YOUR ASSIGNMENT: Format the records below as a Markdown table with the columns Row and Text, one line per row, numbered in order. Leave out blank lines and the picture placeholders.

RECORDS FOR THE TASK:
.....

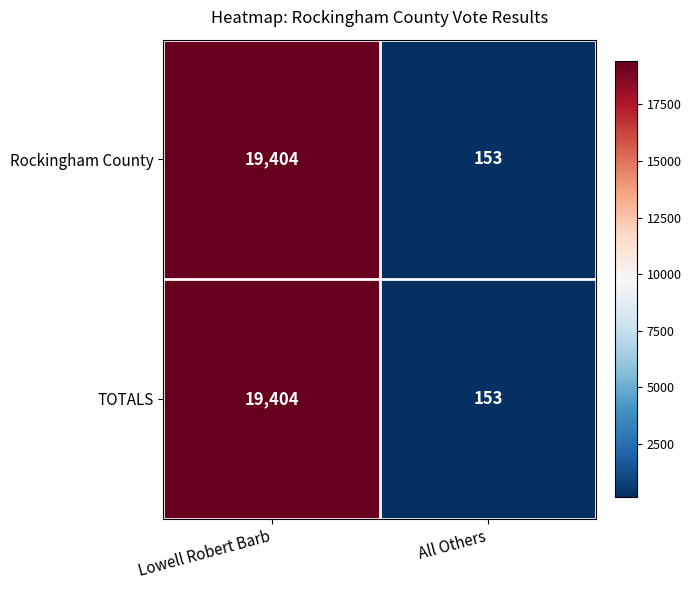

What is the maximum value shown in the chart?

19404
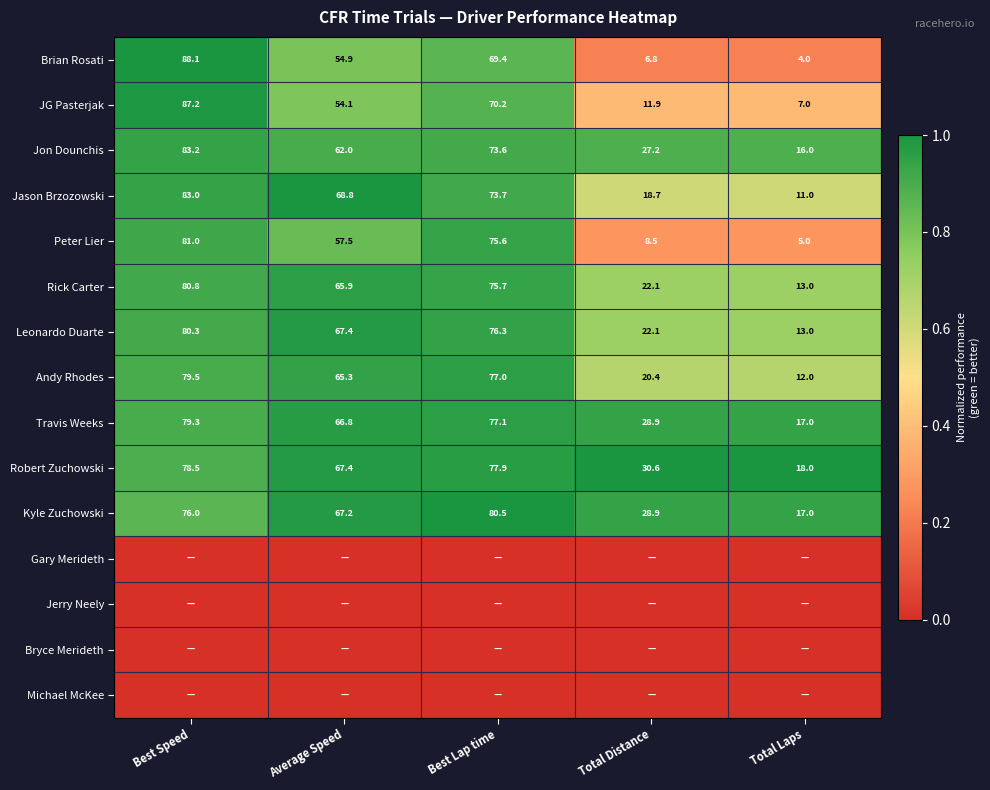

Is the value of Travis Weeks at Best Speed greater than the value of Jon Dounchis at Average Speed?

Yes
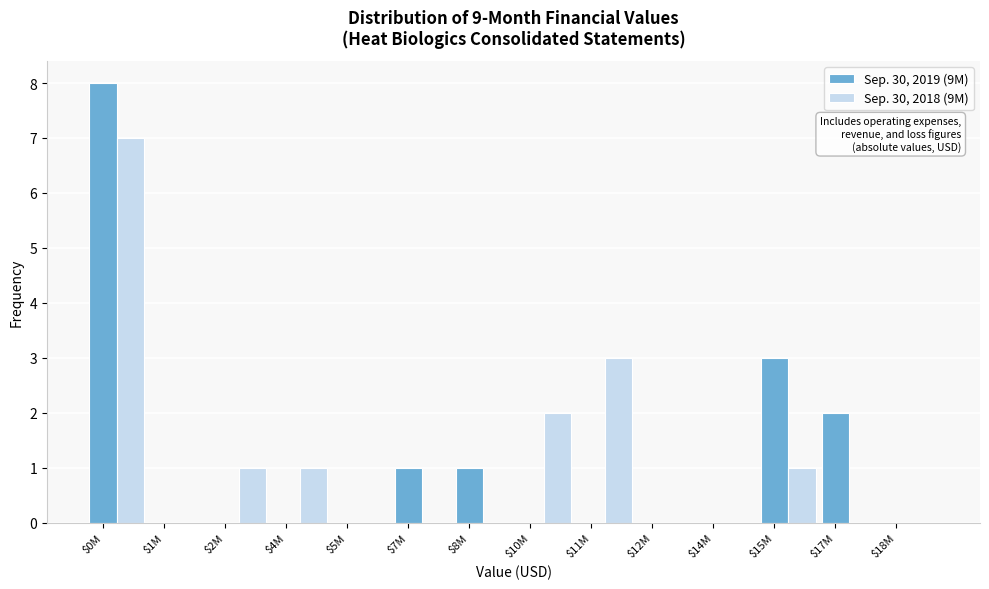

At which category is the sum across all series the highest?

$0M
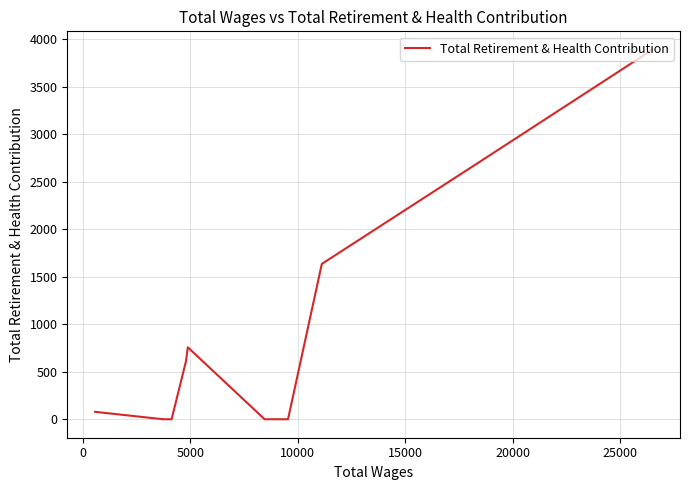

How many lines are shown in the chart?

1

.....

THE ANSWER:
| Row | Text |
|---|---|
| 1 | What is the maximum value shown in the chart? |
| 2 | 19404 |
| 3 | Is the value of Travis Weeks at Best Speed greater than the value of Jon Dounchis at Average Speed? |
| 4 | Yes |
| 5 | At which category is the sum across all series the highest? |
| 6 | $0M |
| 7 | How many lines are shown in the chart? |
| 8 | 1 |